O declínio da imprensa escrita acelerou no mundo desde o
início da crise do novo coronavírus: a audiência digital dos jornais disparou,
mas as vendas de exemplares em papel registraram queda expressiva ou foram
suspensas em alguns casos.
A crise de saúde dificulta o transporte dos jornais aos
pontos de venda e a possibilidade dos clientes de obter os exemplares.

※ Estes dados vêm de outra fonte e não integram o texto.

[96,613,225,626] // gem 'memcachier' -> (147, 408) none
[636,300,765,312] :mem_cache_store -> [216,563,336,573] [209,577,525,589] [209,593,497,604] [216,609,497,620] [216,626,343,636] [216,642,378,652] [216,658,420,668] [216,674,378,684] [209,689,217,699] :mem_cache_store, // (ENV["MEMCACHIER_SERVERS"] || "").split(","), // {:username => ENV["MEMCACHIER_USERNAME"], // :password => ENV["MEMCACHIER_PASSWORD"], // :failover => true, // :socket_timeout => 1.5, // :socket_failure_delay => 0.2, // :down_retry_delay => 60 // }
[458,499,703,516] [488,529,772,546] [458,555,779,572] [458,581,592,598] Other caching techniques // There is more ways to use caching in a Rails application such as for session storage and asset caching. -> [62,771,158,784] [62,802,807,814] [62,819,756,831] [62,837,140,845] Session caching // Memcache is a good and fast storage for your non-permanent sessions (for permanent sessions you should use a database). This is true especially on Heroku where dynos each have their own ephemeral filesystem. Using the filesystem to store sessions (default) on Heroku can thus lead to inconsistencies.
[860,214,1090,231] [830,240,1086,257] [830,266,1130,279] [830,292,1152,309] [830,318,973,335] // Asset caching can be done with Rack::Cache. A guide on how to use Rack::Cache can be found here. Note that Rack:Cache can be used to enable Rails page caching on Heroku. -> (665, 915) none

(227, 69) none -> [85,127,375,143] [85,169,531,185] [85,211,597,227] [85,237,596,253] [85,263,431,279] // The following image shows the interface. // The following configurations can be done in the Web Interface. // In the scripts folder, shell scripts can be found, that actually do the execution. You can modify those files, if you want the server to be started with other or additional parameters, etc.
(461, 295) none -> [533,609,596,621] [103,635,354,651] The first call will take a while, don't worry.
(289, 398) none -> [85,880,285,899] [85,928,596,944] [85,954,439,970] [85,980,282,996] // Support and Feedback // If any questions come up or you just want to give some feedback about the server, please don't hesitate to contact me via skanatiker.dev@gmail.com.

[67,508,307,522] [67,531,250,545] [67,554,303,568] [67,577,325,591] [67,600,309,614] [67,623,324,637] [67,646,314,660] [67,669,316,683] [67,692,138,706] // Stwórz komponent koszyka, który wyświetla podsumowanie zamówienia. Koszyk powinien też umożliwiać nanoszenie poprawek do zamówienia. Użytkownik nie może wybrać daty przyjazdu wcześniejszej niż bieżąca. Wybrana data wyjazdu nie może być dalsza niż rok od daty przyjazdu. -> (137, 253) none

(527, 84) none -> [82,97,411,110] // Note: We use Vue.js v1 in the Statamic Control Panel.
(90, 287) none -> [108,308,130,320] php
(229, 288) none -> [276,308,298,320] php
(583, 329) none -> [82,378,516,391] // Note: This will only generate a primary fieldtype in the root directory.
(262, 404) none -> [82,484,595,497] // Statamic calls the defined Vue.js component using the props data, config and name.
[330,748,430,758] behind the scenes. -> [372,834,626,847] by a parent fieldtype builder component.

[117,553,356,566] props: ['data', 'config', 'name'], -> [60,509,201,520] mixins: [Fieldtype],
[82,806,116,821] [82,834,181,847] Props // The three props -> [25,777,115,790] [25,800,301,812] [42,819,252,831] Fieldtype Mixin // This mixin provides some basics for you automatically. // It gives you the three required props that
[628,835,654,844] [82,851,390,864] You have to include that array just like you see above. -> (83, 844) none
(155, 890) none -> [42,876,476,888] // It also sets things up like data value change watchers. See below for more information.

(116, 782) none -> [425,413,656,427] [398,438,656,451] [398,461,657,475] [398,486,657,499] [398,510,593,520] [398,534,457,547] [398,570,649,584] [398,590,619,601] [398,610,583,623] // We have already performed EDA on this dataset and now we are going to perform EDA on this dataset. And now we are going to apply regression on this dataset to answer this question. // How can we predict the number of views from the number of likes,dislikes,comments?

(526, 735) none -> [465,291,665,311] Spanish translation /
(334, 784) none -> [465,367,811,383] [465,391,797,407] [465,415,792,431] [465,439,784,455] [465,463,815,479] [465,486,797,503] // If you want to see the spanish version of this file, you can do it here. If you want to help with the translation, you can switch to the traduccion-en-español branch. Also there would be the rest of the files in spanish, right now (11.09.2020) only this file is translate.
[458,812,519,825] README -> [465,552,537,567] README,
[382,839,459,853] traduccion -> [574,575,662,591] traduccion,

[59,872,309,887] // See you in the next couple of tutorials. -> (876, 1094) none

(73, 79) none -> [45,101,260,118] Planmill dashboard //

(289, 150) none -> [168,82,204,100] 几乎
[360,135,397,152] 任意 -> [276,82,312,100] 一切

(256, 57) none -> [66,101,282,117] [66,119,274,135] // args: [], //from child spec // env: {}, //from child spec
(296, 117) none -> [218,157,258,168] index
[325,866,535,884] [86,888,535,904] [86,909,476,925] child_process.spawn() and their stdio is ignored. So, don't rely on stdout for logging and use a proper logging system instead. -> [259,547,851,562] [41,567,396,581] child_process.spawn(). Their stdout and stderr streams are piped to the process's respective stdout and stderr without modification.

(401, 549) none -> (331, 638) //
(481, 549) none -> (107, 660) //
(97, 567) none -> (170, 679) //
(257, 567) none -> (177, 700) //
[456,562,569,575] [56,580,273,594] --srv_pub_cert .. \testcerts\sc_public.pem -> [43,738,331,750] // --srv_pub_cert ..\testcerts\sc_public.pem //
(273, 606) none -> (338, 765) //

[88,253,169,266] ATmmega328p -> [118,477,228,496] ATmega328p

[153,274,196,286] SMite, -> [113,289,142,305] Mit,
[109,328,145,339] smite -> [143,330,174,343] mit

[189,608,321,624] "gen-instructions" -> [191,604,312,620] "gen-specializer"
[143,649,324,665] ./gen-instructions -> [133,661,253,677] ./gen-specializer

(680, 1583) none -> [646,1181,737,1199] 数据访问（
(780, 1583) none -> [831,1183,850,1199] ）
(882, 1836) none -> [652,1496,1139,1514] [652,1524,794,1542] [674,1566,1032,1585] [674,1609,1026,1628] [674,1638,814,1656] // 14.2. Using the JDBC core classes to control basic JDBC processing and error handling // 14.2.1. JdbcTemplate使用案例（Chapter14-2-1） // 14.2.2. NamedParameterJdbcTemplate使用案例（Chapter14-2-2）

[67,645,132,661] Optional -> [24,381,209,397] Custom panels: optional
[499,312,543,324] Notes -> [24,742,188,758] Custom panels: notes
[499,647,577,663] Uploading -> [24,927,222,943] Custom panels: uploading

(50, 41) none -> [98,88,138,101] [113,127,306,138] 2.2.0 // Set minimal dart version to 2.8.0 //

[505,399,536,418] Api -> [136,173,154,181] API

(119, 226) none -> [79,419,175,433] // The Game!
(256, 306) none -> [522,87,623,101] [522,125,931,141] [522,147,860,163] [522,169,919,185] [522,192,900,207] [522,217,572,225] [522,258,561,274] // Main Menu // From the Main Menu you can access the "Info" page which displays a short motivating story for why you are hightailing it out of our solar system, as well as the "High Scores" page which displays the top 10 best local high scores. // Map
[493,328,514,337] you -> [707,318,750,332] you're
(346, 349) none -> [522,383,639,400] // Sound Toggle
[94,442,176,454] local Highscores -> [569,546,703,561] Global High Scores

"A crise acelerou, praticamente sem margem para
dúvidas, a transição para um futuro 100% digital", afirma o relatório de
2020 do instituto Reuters. Afeta uma indústria já enfraquecida pela queda das
vendas e da publicidade, suas dias principais fontes de faturamento.
No Brasil e México alguns jornais abandonaram
provisoriamente o papel e se concentraram no suporte digital, ou pularam
algumas edições.
Nas Filipinas, 10 dos 70 jornais que integram o Instituto da
Imprensa (PPI) encerraram as atividades devido à pandemia.
"São tempos difíceis: não há anunciantes e ninguém lê
os jornais", declarou à AFP o diretor executivo da PPI, Ariel Sebellino.
Os pequenos jornais locais, que registraram quedas expressivas nas vedas após
as medidas de confinamento, são os mais afetados. "A indústria está
cercada", lamentou.
Em todos os continentes, o desaparecimento progressivo das
edições impressas afeta toda a cadeia de produção: dos jornalistas até os
pontos de venda das publicações, passando pelos produtores de papel, gráficas e
distribuidores.
No Reino Unido, as principais publicações ganharam 6,6
milhões de leitores on-line no primeiro trimestre, um recorde.
Mas a maioria dos jornais não recuperou o número de vendas
em papel. "Esta é a maior ameaça para a indústria mundial da informação
desde a crise econômica de 2008", advertiu a revista especializada Press
Gazette (que abandonou o papel em 2013). Um total de 250 jornais locais
fecharam as portas no país entre 2005ey 2018: um em cada três jornalistas pode
perder o emprego.
- Audiência de nicho? -
Nos Estados Unidos, dezenas de jornais fecharam ou
anunciaram fusões com os concorrentes locais desde o início da crise, segundo o
instituto Poynter. Os jornais americanos demitiram metade de seus funcionários
entre 2008 e 2019, de acordo com o instituto Pew.
Os jornais gratuitos, como Metro e Destak no Brasil ou o 20
Minutes na França, também suspenderam temporariamente sua publicação. Eram
financiados com publicidade e distribuídos em zonas de grande densidade.
Na Alemanha, "antes da crise do coronavírus, todas as
editoras ganhavam dinheiro, apesar do número de exemplares vendidos em queda
constante", afirmou à AFP o presidente da Federação de Jornalistas, Frank
Überall.
"Hoje é muito diferente, mas a imprensa escrita tem um
futuro brilhante pela frente. Muitos leitores ainda querem o jornal na mão. E
as pessoas mais velhas, em particular, ainda não usam o digital em larga
escala", completou.
"Apesar da impressão cara", argumenta Gilles
Dechamps, diretor de uma gráfica ao norte de Paris, "é importante para os
leitores e anunciantes" ter exemplares no ponto de venda. Ele cita o caso
do France-Soir e do Métro, que abandonaram o papel na França e dos quais
"ninguém se lembra".
Durante os últimos 30 anos, os jornais já tentaram diminuir
a dependência do papel com a redução de formatos, diversificando e investindo
na internet. Mas a maioria não encontrou uma solução.
"Inclusive em mercados muito pequenos, Facebook e
Google ficam com 75% da receita digital", destaca Penelope Abernathy,
ex-vice-presidente do Wall Street Journal e do New York Times, professora de
Economia dos Meios de Comunicação na Universidade da Carolina do Norte. "A
mídia divide as migalhas".
As maiores publicações conseguem seguir adiante: o New York
Times viu seu faturamento on-line superar pela primeira vez a receita em papel
no segundo trimestre.
Para sobreviver, os menores poderiam ter que ser mais curtos
e mais caros. As revistas que foram lançadas com sucesso em papel nos últimos
anos apontam uma audiência de nicho.
"O impresso sobreviverá de alguma forma", diz
Penelope Abernathy, que compara os jornais com os livros, que sobrevivem ao
suporte digital.
Há um futuro na assinatura, para as revistas, para os
grandes jornais alguns dias por semana, "e recordaremos com nostalgia da
era dos jornais", conclui Abernathy – AFP.